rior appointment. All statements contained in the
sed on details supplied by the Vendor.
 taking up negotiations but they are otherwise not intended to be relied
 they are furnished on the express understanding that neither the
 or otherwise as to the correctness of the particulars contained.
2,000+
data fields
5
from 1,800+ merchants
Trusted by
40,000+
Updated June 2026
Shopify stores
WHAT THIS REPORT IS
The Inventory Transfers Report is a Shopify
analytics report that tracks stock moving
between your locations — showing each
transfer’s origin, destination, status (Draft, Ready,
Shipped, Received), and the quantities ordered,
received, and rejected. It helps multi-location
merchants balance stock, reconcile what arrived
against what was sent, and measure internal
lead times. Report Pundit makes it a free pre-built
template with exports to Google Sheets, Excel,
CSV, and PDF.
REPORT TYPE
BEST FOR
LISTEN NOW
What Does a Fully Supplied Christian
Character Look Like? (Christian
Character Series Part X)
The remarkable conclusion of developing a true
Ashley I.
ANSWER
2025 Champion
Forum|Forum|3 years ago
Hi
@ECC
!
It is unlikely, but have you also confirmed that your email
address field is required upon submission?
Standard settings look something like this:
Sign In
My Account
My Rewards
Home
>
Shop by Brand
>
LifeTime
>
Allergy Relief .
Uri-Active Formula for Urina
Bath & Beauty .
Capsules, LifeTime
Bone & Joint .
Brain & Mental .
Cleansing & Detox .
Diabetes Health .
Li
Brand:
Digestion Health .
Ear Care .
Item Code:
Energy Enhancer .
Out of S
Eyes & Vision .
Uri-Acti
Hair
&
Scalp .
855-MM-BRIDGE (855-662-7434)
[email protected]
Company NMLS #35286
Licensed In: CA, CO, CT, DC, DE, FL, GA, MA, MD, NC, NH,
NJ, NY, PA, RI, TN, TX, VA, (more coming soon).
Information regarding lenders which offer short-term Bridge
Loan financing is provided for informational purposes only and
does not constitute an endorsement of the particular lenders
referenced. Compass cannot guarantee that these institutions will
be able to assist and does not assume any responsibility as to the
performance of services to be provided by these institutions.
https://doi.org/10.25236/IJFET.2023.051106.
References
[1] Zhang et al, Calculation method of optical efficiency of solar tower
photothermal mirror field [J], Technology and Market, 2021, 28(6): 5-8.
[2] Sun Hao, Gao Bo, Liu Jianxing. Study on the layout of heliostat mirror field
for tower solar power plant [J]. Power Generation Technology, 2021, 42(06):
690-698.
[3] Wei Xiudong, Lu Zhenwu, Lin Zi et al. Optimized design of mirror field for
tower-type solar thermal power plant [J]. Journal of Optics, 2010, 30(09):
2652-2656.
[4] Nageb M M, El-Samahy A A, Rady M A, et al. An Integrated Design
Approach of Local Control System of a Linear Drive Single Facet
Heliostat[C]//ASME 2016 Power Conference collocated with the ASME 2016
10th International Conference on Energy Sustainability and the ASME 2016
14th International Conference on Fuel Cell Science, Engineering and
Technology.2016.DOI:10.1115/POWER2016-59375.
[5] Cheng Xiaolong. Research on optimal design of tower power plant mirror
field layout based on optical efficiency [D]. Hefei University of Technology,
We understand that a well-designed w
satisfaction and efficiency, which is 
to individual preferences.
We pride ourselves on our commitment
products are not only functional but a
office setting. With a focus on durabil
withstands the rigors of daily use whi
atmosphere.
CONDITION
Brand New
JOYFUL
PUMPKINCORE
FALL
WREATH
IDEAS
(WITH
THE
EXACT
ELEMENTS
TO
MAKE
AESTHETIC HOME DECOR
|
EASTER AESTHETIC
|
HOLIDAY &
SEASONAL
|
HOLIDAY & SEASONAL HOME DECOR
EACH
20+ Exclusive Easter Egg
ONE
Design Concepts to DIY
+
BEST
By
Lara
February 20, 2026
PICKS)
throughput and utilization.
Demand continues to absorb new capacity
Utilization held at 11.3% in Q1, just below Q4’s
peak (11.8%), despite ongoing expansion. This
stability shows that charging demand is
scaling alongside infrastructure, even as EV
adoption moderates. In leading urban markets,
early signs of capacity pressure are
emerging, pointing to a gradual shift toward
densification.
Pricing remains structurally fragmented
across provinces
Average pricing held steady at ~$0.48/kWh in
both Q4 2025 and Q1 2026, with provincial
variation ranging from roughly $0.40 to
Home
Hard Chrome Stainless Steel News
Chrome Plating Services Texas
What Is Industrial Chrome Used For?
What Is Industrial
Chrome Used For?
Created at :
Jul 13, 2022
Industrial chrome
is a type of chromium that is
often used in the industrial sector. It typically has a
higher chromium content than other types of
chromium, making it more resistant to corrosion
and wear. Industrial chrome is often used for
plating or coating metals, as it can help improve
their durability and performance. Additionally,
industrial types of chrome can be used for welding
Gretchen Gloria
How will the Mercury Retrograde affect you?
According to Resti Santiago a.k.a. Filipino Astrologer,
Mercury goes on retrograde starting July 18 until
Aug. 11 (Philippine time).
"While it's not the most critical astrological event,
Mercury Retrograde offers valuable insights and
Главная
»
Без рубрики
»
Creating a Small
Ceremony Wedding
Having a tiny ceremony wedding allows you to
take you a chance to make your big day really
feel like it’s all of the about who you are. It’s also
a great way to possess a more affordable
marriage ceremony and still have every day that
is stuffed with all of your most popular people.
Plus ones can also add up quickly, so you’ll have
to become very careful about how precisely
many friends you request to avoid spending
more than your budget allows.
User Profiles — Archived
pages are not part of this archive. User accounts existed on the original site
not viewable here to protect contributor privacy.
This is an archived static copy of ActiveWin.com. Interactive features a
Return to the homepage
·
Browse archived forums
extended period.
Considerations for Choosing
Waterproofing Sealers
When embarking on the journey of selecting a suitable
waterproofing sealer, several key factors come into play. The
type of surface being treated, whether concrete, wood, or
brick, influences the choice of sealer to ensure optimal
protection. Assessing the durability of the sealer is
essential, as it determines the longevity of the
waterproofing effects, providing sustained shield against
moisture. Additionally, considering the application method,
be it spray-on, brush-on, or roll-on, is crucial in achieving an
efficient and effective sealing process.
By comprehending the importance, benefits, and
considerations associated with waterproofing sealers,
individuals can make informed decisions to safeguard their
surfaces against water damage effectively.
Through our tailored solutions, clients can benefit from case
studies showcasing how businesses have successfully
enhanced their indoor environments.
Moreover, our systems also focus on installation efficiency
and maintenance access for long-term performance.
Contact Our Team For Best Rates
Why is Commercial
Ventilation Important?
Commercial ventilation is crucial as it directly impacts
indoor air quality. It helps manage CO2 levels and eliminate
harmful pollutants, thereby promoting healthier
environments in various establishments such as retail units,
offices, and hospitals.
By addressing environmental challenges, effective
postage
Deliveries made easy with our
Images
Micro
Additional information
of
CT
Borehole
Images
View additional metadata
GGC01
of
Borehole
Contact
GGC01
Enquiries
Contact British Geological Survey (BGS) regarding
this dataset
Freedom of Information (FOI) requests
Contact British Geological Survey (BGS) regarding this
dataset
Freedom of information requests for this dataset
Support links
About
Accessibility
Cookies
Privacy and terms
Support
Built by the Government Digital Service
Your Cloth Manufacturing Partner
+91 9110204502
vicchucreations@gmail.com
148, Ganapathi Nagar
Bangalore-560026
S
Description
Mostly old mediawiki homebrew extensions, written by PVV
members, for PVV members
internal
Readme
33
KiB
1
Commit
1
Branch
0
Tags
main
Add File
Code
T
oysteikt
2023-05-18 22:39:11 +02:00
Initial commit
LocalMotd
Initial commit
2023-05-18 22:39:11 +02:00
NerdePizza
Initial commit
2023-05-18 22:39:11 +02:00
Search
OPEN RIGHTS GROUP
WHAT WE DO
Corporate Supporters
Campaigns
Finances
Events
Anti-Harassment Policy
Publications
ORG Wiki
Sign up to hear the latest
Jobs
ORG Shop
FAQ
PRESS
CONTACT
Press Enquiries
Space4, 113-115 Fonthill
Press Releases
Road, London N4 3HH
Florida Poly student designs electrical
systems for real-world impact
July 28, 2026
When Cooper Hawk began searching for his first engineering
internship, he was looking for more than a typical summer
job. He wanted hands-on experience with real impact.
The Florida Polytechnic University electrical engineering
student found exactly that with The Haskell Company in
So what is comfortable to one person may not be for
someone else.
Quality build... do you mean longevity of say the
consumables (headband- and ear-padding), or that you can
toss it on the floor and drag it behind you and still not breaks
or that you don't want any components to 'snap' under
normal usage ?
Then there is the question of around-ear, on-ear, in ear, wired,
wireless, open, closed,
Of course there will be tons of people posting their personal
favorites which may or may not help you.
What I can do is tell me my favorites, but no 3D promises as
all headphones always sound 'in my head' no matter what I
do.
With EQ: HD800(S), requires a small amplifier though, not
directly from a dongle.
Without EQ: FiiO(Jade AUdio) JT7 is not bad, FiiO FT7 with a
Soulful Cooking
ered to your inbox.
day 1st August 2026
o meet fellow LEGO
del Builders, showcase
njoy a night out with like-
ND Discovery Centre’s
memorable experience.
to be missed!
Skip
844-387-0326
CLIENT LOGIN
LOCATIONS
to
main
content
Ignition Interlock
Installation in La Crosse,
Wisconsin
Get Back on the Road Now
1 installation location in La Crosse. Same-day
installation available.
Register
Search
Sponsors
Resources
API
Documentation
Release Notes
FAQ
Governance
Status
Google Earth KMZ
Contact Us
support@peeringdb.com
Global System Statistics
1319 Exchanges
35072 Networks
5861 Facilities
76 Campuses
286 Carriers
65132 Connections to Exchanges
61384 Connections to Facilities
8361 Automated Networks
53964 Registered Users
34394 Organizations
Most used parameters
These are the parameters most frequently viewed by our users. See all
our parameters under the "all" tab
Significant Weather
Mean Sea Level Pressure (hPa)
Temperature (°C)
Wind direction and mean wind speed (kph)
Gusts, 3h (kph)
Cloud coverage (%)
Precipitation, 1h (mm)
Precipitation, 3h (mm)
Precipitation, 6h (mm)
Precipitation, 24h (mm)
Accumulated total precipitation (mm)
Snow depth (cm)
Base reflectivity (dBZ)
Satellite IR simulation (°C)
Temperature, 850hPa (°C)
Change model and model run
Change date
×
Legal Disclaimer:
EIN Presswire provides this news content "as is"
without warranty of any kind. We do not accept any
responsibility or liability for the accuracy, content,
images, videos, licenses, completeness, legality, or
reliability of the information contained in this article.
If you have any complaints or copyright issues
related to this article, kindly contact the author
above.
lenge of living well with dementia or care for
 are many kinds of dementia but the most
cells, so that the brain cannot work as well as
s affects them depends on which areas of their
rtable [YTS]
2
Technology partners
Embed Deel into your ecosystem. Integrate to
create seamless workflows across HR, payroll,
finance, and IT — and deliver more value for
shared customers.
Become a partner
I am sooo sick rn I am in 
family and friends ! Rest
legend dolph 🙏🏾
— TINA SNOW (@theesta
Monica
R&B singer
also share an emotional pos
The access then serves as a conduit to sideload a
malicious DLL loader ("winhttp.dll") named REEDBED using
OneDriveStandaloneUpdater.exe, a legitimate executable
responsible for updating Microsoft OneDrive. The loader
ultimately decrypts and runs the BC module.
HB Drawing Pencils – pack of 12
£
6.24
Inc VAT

********

*EXERCISE AIM*: Search the entries for the word "Networks" and gather every line where it appears.

*TASK ANSWER*:
35072 Networks
8361 Automated Networks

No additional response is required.